I have a simple problem (hopefully!) regarding parallelizing a part of my model. I have looked around but cannot seem to find a definitive answer on how to approach this although similar questions seem to have been asked.
TLDR: How do you do a parallel for loop across multiple CPUs or GPUs in the same computer in the middle of a gradient step?
What I have is multiple additional computations which I know are embarassingly parallelizable, but compute bound. Currently, I am calculating them sequentially in a for loop within a .fit() function. These results are accumulated and then combined to produce the final loss.
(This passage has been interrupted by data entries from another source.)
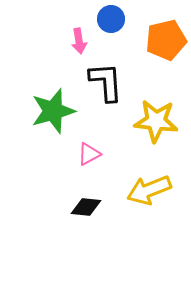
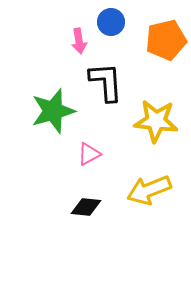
blue circle: moved 3 px down
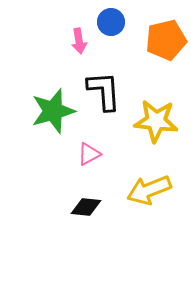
black L-shape: moved 2 px left, 9 px down
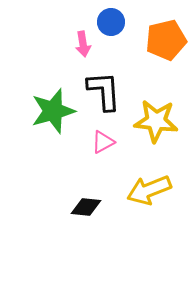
pink arrow: moved 4 px right, 3 px down
pink triangle: moved 14 px right, 12 px up
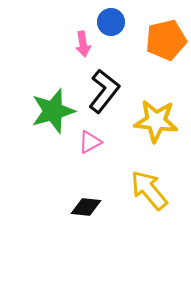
black L-shape: rotated 42 degrees clockwise
pink triangle: moved 13 px left
yellow arrow: rotated 72 degrees clockwise
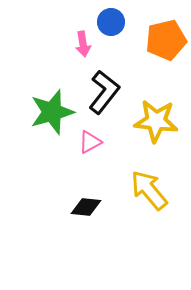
black L-shape: moved 1 px down
green star: moved 1 px left, 1 px down
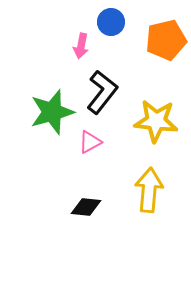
pink arrow: moved 2 px left, 2 px down; rotated 20 degrees clockwise
black L-shape: moved 2 px left
yellow arrow: rotated 45 degrees clockwise
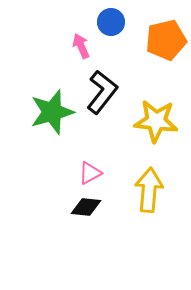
pink arrow: rotated 145 degrees clockwise
pink triangle: moved 31 px down
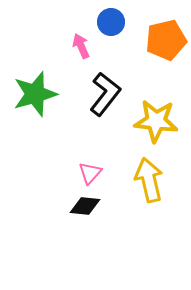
black L-shape: moved 3 px right, 2 px down
green star: moved 17 px left, 18 px up
pink triangle: rotated 20 degrees counterclockwise
yellow arrow: moved 10 px up; rotated 18 degrees counterclockwise
black diamond: moved 1 px left, 1 px up
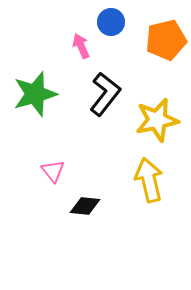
yellow star: moved 1 px right, 1 px up; rotated 18 degrees counterclockwise
pink triangle: moved 37 px left, 2 px up; rotated 20 degrees counterclockwise
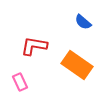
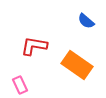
blue semicircle: moved 3 px right, 1 px up
pink rectangle: moved 3 px down
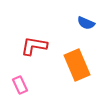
blue semicircle: moved 2 px down; rotated 18 degrees counterclockwise
orange rectangle: rotated 32 degrees clockwise
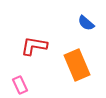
blue semicircle: rotated 18 degrees clockwise
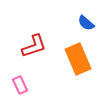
red L-shape: rotated 152 degrees clockwise
orange rectangle: moved 1 px right, 6 px up
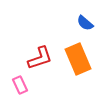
blue semicircle: moved 1 px left
red L-shape: moved 6 px right, 12 px down
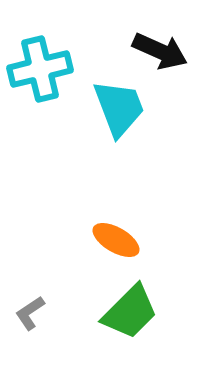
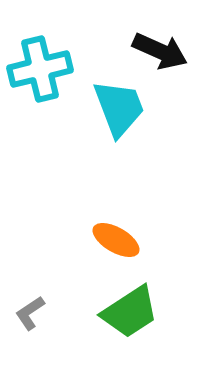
green trapezoid: rotated 12 degrees clockwise
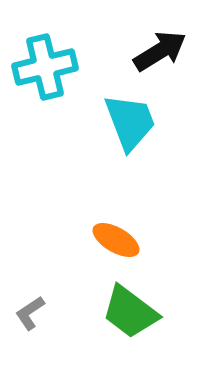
black arrow: rotated 56 degrees counterclockwise
cyan cross: moved 5 px right, 2 px up
cyan trapezoid: moved 11 px right, 14 px down
green trapezoid: rotated 70 degrees clockwise
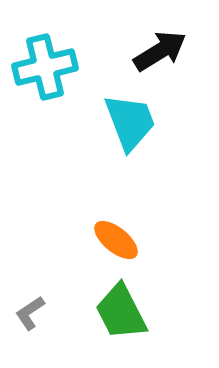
orange ellipse: rotated 9 degrees clockwise
green trapezoid: moved 9 px left; rotated 26 degrees clockwise
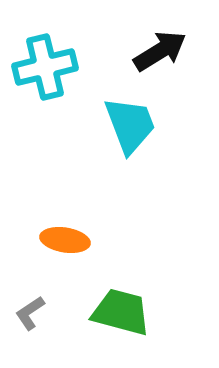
cyan trapezoid: moved 3 px down
orange ellipse: moved 51 px left; rotated 30 degrees counterclockwise
green trapezoid: rotated 132 degrees clockwise
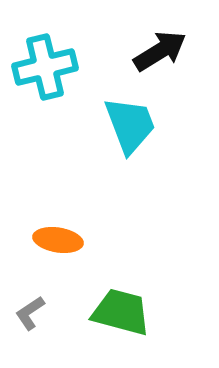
orange ellipse: moved 7 px left
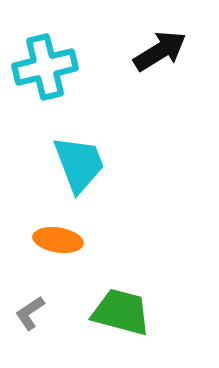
cyan trapezoid: moved 51 px left, 39 px down
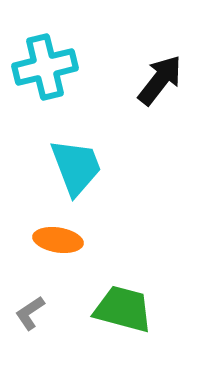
black arrow: moved 29 px down; rotated 20 degrees counterclockwise
cyan trapezoid: moved 3 px left, 3 px down
green trapezoid: moved 2 px right, 3 px up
A code sketch is as follows:
for i in range(epochs): self.optimizer.zero_grad() loss = self.fit_get_loss() loss.backward(retain_graph=False) def fit_get_loss(): # This is the for loop to parallelize total_loss = 0 for j in range(self.N_extra_models): m1 = self.extra_models_1[j] m2 = self.extra_models_2[j] loss1 = m1.fit_get_loss(with_grad=True) loss2 = m2.fit_get_loss(with_grad=True) total_loss = total_loss + loss1 + loss2 return total_loss
I would like to distribute the computation across many CPUs (e.g. a workstation with 20 cores) such that , for example, i have 20 of those j iterations occuring in parallel and I just accumulate the loss value. This is preferrable to do on CPU given the hardware I currently have available. However I am also keen to know how to apply the sample problem to multiple GPUs.
Actually, the real problem I have is more complicated than the above, and I need to re-use the extra_models but I think the above is the simplest form of what i’m trying to achieve. The extension of the problem is that I would like to access the updated fitted values for each of those extra_models within the main optimization loop call.